# DIY bubble filter



## gsxr1000 (Mar 17, 2009)

Anyone got anything for this? I don't like to order things related to growing online. (paranoid) :shiftyeyes: But I want to venture into the hash making.
So i need a DIY water filter.


----------



## ShecallshimThor (Mar 17, 2009)

ld first check local hemp shops they might have bubble bags oherwise i have way doing small amounts at a time with a blender
1add ice water and trimmings that have been in freezer for 1/2 hour
2blend for 30 sec
3 filter through wire coffee screen to catch most leaf matter into glass bowl
4 put bowl into frige for a couple hours
5 strain through paper coffee filter and dry whats on it
it works but isnt the best got me good and baked


----------



## gsxr1000 (Mar 17, 2009)

thanks for the idea, but that not really what I'm looking for.
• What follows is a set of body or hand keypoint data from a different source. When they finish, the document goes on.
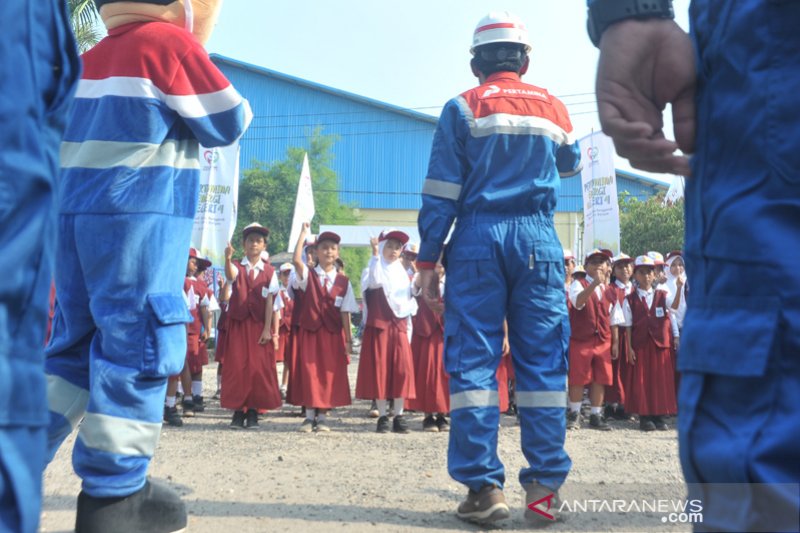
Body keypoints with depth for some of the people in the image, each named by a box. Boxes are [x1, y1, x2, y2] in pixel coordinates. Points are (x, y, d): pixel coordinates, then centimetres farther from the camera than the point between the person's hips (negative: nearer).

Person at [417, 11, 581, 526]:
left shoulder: (463, 108, 2)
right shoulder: (553, 106, 11)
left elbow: (441, 192, -3)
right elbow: (571, 164, 31)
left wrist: (427, 258, 0)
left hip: (478, 239, -2)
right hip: (538, 239, 2)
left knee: (473, 360, 0)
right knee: (543, 361, 4)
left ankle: (484, 487, -3)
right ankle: (545, 486, 3)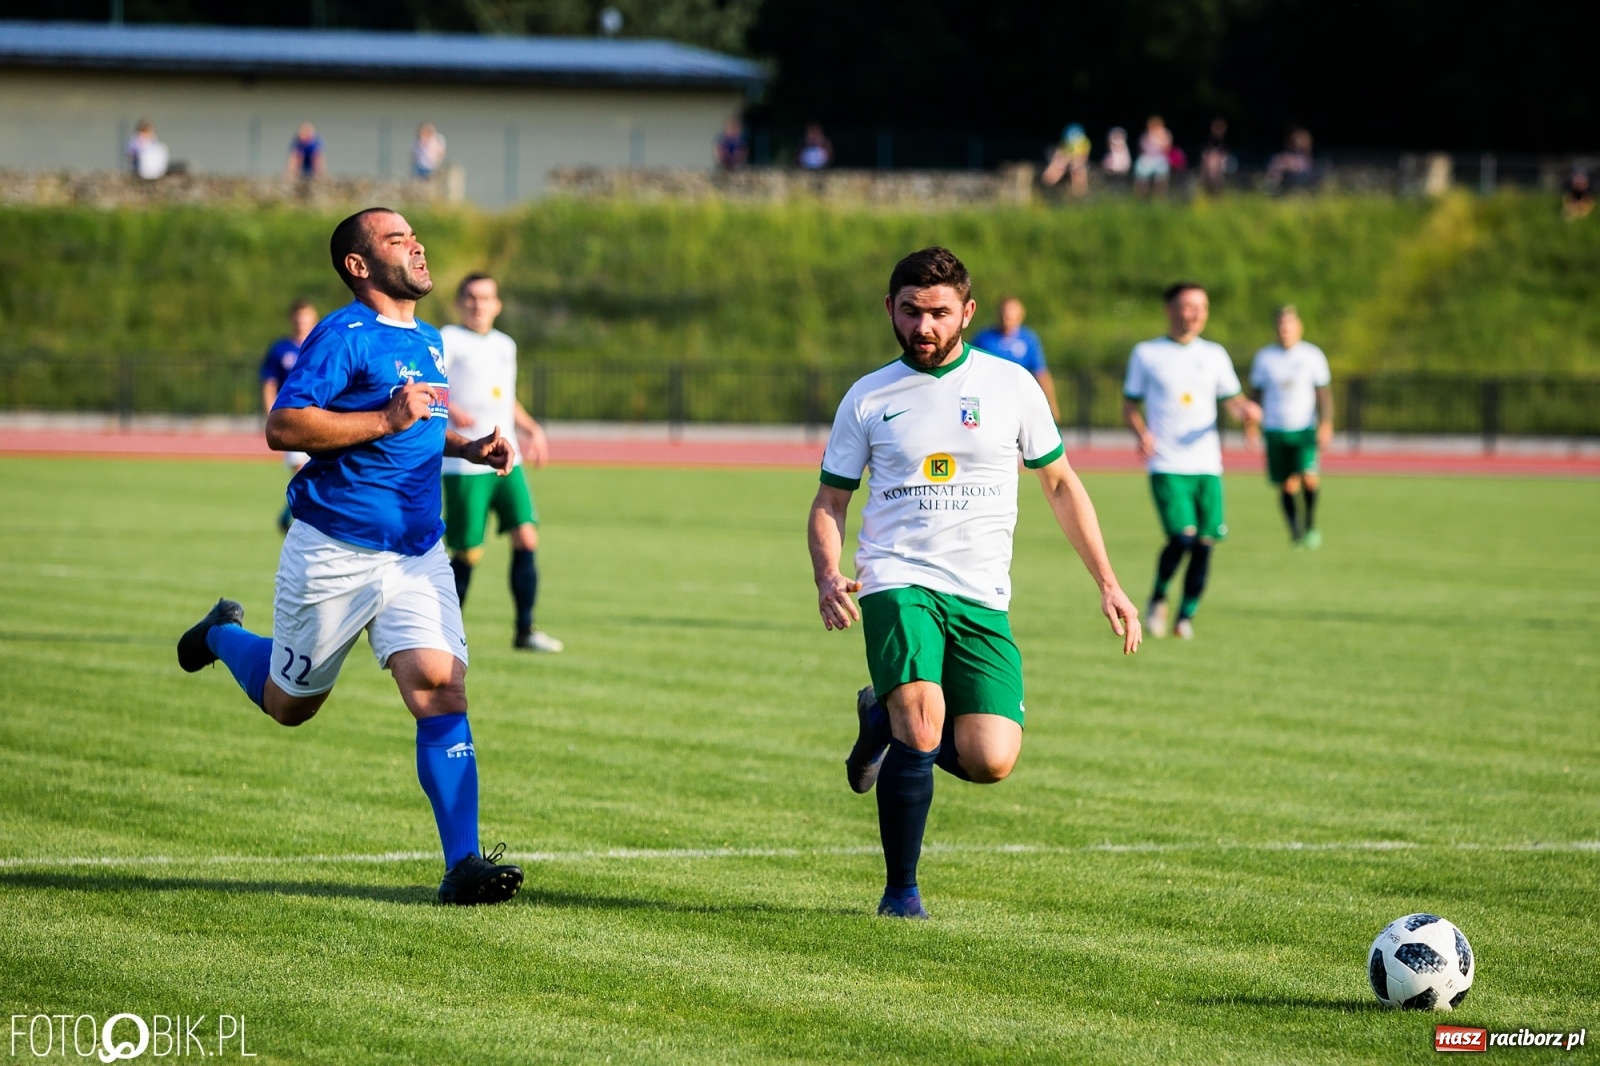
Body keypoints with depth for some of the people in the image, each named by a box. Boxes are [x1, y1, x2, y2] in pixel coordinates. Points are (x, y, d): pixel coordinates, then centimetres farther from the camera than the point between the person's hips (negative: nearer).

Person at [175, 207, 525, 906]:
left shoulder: (429, 342, 14)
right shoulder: (342, 337, -13)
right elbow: (282, 427, -22)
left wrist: (466, 447, 13)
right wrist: (388, 419, -26)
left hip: (418, 554, 5)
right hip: (336, 553, -5)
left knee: (441, 689, -15)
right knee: (288, 704, 13)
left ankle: (462, 866, -19)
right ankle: (222, 635, 46)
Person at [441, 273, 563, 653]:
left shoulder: (505, 346, 18)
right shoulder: (449, 340, -3)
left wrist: (531, 430, 19)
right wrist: (450, 411, -31)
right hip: (464, 463, -6)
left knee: (526, 537, -6)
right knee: (468, 553, -4)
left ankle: (525, 630, 0)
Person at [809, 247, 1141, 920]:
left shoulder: (1010, 386, 7)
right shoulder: (868, 399, 7)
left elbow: (1060, 485, 16)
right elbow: (829, 503, 12)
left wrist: (1108, 584, 9)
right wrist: (827, 577, -9)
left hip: (981, 598, 2)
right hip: (898, 585, -2)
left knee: (990, 762, -14)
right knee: (922, 732, -25)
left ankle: (884, 721, 19)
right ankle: (901, 891, -5)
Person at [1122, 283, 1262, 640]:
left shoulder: (1214, 355, 13)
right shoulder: (1146, 354, 6)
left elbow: (1232, 399, 15)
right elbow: (1129, 405, 9)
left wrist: (1246, 410, -9)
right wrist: (1142, 433, -12)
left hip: (1207, 465, 3)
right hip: (1167, 466, -3)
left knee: (1205, 541, -3)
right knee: (1182, 537, -18)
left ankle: (1186, 615, 11)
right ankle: (1158, 598, 8)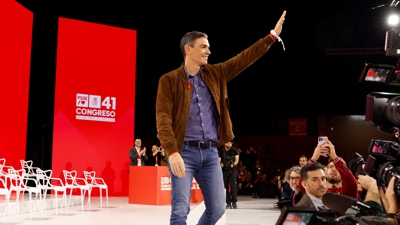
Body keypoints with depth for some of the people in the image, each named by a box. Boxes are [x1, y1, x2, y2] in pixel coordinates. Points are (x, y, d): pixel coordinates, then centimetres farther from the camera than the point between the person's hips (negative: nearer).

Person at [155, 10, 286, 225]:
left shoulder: (214, 74, 11)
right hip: (184, 151, -5)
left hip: (210, 153, 5)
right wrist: (172, 152, -23)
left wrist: (273, 35, 8)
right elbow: (163, 119, -11)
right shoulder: (169, 80, -4)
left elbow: (244, 58, 12)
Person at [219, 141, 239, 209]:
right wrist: (220, 164, -17)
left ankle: (234, 202, -1)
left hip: (232, 170, -1)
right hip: (224, 171, 1)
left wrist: (234, 164, -15)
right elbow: (219, 160, 4)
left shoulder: (234, 150, 7)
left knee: (233, 186, -9)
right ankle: (228, 203, 7)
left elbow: (237, 159, 4)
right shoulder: (221, 151, 6)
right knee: (225, 187, 0)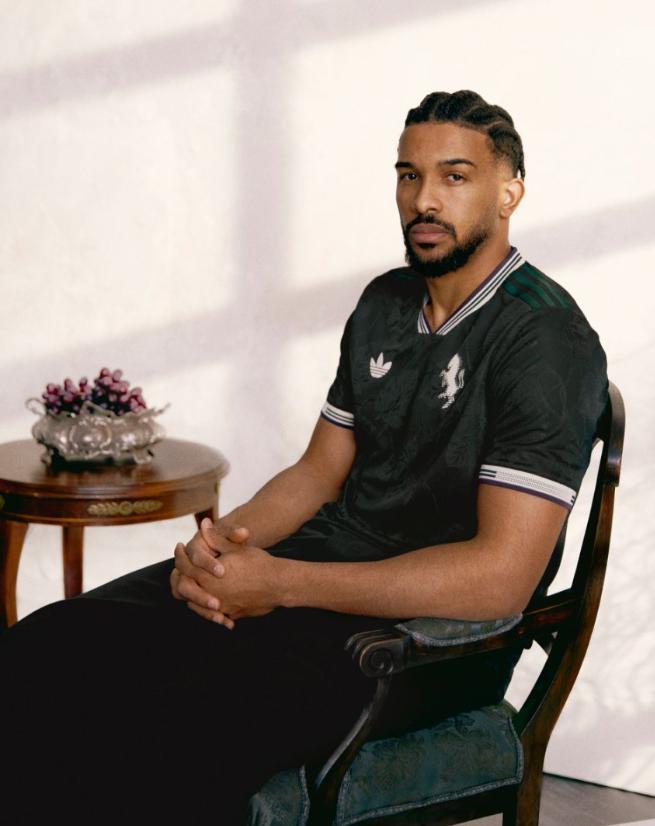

My area doesn't have hemp shops.


----------



## DutchMasterPuff (Mar 17, 2009)

I know u don't like ordering online but if ur interested there are bags on ebay and your user ID is kept private so no one will know what you bought.

hxxp://cgi.ebay.com/ws/eBayISAPI.dll?ViewItem&item=320347722657&ssPageName=MERC_VIC_RCRX_Pr4_PcY_BIN_IT&refitem=320335449014&itemcount=4&refwidgetloc=closed_view_item&usedrule1=CrossSell_LogicX&refwidgettype=cross_promot_widget&_trksid=p284.m183&_trkparms=algo%3DCRX%26its%3DS%252BI%26itu%3DUCI%252BSI%26otn%3D4


----------



## gsxr1000 (Mar 17, 2009)

thanks man I'll look into it. Still trying to go the cheap route though.


----------